Accionado por el tremendismo, Victoriano Crémer escribió una poesía que él consideraba motivada por un trance, acorde con los latidos del corazón, a veces desacompasados al hilo del estado de ánimo. Para él, la obra poética consistía en una “crónica apasionada de la vida del poeta”: su inestabilidad biográfica, su agitación vital, en suma, comandada por las caprichosas circunstancias. Su poesía está repleta de inequívocas expresiones tremendistas, como muestra la siguiente estrofa (las cursivas, para resaltar esas expresiones, son nuestras): “De Gólgotas y espinos he sembrado / el sendero que sigo; el que me clava / a esta cruz del vivir, día por día, / contemplando el que fui, rabiosamente… / Pero vivo, pues sufro y amo y odio, / y tengo un corazón y me conmuevo; / vivo, viviendo en mí, siendo tristeza / y tierra de esperanza, compartida…” Hay un sintagma, en la poesía de Victoriano Crémer, deliciosamente tremendista: “desazulado espanto”, dotado de briosa antítesis, mostrando esa negación del afable color en paradoja con el consternado sentimiento.

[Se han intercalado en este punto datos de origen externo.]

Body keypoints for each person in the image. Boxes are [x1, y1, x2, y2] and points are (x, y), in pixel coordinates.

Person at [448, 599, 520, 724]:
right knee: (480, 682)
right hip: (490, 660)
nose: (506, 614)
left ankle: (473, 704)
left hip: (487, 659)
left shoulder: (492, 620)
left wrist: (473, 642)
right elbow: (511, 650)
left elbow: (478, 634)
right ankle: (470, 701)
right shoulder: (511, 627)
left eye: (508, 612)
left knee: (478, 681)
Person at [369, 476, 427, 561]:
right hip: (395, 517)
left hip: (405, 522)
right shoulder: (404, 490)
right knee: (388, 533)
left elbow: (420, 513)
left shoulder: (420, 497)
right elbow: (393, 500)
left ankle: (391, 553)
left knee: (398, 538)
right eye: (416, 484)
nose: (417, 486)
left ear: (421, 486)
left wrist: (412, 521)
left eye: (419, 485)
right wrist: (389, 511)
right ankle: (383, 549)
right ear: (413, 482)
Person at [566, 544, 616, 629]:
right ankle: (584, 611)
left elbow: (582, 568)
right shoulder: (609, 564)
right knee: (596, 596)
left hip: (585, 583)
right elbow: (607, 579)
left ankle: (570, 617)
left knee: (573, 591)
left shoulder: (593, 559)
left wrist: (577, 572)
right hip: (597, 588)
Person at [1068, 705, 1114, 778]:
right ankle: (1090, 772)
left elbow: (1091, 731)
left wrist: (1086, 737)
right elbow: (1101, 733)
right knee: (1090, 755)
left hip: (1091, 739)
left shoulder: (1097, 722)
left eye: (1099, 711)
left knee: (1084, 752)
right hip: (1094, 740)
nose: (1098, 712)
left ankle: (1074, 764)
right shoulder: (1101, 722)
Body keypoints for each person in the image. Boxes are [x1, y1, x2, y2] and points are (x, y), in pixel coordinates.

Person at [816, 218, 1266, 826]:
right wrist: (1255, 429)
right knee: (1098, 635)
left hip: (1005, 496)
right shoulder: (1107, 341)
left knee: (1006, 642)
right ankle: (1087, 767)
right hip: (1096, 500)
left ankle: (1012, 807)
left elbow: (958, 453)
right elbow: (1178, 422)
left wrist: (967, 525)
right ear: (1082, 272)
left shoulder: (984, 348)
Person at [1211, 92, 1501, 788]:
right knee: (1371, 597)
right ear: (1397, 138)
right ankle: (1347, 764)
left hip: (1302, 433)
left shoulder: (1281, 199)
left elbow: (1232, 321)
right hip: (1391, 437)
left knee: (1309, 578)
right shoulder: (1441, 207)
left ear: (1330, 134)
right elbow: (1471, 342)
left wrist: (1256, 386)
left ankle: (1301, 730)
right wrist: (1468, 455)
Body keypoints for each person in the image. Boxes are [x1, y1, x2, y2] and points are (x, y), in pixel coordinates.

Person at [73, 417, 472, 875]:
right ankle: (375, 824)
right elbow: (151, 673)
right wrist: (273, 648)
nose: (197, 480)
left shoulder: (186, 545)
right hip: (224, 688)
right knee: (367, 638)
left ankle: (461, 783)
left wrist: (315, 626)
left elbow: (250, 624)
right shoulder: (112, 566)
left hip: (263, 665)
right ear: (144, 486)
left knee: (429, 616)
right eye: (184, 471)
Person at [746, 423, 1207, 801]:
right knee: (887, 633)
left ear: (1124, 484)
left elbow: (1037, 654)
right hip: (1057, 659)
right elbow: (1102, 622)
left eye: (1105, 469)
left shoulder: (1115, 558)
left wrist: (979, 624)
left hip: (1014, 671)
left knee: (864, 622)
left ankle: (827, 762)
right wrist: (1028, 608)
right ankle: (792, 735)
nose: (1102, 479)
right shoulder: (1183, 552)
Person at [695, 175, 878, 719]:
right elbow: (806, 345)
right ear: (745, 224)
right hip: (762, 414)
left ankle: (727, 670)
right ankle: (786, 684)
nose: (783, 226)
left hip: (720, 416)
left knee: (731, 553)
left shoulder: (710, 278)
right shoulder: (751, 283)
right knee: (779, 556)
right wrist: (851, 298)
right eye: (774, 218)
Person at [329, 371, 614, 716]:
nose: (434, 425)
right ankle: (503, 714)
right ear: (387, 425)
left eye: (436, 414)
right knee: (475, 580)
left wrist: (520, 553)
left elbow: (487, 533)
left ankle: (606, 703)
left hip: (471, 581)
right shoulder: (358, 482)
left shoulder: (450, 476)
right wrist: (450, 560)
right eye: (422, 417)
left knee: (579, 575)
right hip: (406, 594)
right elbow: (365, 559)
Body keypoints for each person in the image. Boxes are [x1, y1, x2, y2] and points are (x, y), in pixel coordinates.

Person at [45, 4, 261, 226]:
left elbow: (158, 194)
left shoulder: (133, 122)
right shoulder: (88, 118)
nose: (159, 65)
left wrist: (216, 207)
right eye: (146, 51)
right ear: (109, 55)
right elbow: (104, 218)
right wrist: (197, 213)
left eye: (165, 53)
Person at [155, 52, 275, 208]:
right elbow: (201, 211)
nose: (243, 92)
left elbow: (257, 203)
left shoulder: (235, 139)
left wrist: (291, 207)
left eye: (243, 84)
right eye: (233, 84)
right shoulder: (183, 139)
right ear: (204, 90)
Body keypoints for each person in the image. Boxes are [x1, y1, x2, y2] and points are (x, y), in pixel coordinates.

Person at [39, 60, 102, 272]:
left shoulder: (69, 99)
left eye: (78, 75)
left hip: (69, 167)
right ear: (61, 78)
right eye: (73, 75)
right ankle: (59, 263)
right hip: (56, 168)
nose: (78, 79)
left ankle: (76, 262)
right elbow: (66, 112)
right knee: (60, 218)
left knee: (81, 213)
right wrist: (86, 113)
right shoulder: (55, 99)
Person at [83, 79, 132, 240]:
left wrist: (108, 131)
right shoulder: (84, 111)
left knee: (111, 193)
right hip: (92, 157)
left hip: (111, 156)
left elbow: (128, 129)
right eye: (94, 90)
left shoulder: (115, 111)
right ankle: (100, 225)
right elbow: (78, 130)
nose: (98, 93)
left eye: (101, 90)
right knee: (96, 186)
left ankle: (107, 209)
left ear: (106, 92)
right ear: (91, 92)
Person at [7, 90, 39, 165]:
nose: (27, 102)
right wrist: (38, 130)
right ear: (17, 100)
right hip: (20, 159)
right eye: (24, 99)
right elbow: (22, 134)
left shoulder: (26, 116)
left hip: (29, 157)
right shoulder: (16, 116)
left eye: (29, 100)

Esta forma de abordar la poesía duró mucho. Prácticamente en todo el periodo franquista, si exceptuamos el afán rupturista, tanto en el concepto como en la forma, que los novísimos afrontaron. Escojamos un poema de Crémer de su libro Nuevas canciones para Elisa, publicado en 1972. Precisamente el que abre el libro:

Traspongo las fronteras federales
erizadas de flores y cuchillos…
Al otro lado ¿el mar, el hombre oscuro
o el mugiente silencio embravecido?

¡Que la Comedia empiece!... Nos separa
la cortina; mal paso decisivo
que hay que salvar sin miedo ni encomiendas.
¡Fin del misterio y alabado sea Cristo!

Enmudece la fiera agazapada
en la sombra. Resumo los mil filos
de la luz expectante y sin arraigo.
El patio es como un inmenso Limbo.

¡Repitamos las letras consabidas!
¡Por favor! Cantemos al unísono.
El mundo es un gran coro, combinado
para medir exactamente el grito.

¡Adelante!... La farsa da comienzo.
Se trata de un asunto bien sencillo.

“Érase un tiempo que tenía
miedo y asco de sí mismo…”

El poeta exhibe moldes habituales en la poesía que podríamos llamar de posguerra. Se compone de estrofas regulares, salvo al final, para conformar una especie de estribillo. Tiene rima, Los versos son endecasílabos. Hay uno, sin embargo, el décimo cuarto, que es dudoso, pudiendo considerarse una licencia, pero es realmente un decasílabo. Hay también una forzada sinalefa en el verso octavo: método acostumbrado para cuadrar el ritmo canónico. En la tercera estrofa nos encontramos con un claro tremendismo, una manifiesta agitación verbal. En la cuarta estrofa se da una abrupta paradoja, mostrando el, en principio, armonioso coro con el estridente grito. El texto expone, al cabo, una conclusión deprimente. Pero el balance final es que este poema se constituye como una buena canción.